On Thursday, Stein said the agencies and commissions had offered funds that could save 40 positions, but he declined to identify which agencies they were.

Stein brushed back the criticism from Republican legislators and party officials about his job performance, noting that he was elected to a statewide office.

“I’m the attorney general of North Carolina and I was elected by the people of this state to be their attorney general,” Stein said. “My duty is to serve the state and protect the people and that’s what I do every day and that’s what I will continue to do from this day forward.”

Stein said child support and sex offender cases could be delayed because of cuts to his attorney staff. Among those who were laid off were three lawyers “with vast knowledge of handling criminal appeals of convicted child sex offenders,” Stein said.
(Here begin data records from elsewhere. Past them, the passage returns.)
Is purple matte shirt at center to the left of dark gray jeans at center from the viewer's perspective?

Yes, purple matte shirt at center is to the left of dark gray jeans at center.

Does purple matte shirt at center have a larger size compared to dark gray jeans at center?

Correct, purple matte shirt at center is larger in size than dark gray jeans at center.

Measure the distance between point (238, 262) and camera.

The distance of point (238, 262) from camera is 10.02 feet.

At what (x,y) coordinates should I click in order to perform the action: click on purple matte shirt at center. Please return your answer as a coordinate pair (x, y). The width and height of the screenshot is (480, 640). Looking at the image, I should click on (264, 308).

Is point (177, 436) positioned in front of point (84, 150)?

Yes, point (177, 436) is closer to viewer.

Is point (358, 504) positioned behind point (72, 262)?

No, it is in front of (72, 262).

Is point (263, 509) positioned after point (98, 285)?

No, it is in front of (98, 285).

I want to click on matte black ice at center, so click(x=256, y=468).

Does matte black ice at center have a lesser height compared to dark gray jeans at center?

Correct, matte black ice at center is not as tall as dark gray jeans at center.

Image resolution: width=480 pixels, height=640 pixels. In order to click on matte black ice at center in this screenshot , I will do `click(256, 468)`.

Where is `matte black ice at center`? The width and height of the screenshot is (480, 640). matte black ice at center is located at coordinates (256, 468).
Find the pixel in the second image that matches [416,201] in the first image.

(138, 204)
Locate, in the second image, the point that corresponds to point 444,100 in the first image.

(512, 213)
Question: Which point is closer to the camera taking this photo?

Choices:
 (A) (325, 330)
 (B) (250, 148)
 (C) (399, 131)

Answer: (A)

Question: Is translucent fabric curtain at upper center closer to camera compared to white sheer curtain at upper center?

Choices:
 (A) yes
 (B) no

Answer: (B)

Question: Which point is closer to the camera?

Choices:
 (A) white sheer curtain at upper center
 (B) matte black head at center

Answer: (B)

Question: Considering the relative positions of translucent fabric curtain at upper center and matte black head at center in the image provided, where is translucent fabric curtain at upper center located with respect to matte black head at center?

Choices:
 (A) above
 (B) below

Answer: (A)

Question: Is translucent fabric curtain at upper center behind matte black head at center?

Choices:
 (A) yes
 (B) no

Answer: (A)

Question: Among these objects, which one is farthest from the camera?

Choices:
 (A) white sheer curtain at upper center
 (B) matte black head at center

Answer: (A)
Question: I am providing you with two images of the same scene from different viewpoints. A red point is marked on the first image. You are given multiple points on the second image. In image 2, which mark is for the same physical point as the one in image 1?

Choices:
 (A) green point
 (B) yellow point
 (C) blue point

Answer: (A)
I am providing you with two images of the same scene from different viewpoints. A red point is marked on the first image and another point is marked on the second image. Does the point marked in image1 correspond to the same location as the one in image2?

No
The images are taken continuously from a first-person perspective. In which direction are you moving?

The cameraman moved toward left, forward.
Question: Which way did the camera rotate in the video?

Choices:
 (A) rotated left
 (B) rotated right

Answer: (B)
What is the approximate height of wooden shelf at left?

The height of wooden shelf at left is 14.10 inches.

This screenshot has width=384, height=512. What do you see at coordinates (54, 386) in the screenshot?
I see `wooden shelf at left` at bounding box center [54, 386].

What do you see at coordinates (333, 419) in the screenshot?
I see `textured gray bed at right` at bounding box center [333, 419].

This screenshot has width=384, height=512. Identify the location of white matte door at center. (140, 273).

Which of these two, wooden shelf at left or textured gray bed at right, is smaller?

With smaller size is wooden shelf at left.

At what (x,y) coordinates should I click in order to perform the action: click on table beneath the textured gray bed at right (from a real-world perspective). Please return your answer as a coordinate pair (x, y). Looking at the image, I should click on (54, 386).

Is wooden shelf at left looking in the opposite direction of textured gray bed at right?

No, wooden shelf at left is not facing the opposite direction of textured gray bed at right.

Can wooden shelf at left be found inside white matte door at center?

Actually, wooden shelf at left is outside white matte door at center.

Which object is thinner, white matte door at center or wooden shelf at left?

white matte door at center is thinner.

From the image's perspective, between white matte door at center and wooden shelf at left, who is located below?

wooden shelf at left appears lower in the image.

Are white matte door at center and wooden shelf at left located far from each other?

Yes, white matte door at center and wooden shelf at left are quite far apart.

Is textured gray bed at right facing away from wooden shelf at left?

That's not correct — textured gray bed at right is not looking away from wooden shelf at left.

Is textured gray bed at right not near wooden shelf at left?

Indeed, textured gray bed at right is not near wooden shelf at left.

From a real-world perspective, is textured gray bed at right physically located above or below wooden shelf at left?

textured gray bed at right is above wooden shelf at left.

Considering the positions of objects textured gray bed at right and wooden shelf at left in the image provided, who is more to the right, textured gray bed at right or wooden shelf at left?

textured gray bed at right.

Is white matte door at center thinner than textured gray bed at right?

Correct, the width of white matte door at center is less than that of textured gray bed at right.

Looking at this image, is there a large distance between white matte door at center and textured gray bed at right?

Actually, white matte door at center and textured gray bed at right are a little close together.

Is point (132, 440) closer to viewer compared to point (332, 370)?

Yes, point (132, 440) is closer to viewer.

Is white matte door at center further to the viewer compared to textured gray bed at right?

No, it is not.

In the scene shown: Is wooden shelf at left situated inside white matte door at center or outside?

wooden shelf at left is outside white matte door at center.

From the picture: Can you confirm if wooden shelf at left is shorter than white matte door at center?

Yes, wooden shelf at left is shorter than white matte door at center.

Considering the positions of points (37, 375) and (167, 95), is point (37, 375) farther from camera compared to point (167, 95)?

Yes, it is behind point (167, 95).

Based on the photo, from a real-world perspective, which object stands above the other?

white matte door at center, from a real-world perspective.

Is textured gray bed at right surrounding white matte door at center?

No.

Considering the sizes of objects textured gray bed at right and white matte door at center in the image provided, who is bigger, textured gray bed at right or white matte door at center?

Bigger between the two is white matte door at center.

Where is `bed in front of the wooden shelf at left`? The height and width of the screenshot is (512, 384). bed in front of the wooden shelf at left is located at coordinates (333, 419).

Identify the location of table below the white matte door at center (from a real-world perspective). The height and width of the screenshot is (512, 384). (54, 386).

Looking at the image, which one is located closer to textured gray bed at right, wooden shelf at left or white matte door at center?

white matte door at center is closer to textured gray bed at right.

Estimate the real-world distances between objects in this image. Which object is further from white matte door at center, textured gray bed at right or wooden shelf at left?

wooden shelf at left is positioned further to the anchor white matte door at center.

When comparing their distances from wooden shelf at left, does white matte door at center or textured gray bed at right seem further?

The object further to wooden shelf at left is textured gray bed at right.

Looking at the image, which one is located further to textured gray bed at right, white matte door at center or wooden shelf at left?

One attorney had 30 years of experience “protecting the quality of water we drink.” Others helped with claims of negligence that could leave the state vulnerable to lawsuits, Stein contended, or were experts on tobacco cases that bring “hundreds of millions of dollars” into North Carolina coffers each year.

Gerald Robbins, a 60-year-old Raleigh resident who has worked in the attorney general’s office for 23 years, was among those who received a letter on Wednesday ending his employment.

Robbins spent much of the past 15 years on child-support cases. He said the cuts by the General Assembly could have a “chilling effect” on how the attorneys work for the state in the future.

“There always will be a fear factor come budget time in this office,” Robbins said.

Tim Moore, speaker of the state House, responded to Stein’s layoff plan with criticism and a hint that lawmakers might have more changes in store for the head of the state Department of Justice.

“We believe the resources are there for the attorney general to fully take care of the criminal issues in North Carolina. We also believe that some of the civil work the attorney general’s office does can be moved to those other agencies,” Moore said in a video posted to Twitter by his spokesman. “So the last thing the attorney general needs to do is to do anything that impedes with the criminal justice process. He has adequate resources, very adequate resources to take care of those issues. We will be looking at legislation, if necessary later on, to further refine the attorney general’s duties in relation to that.”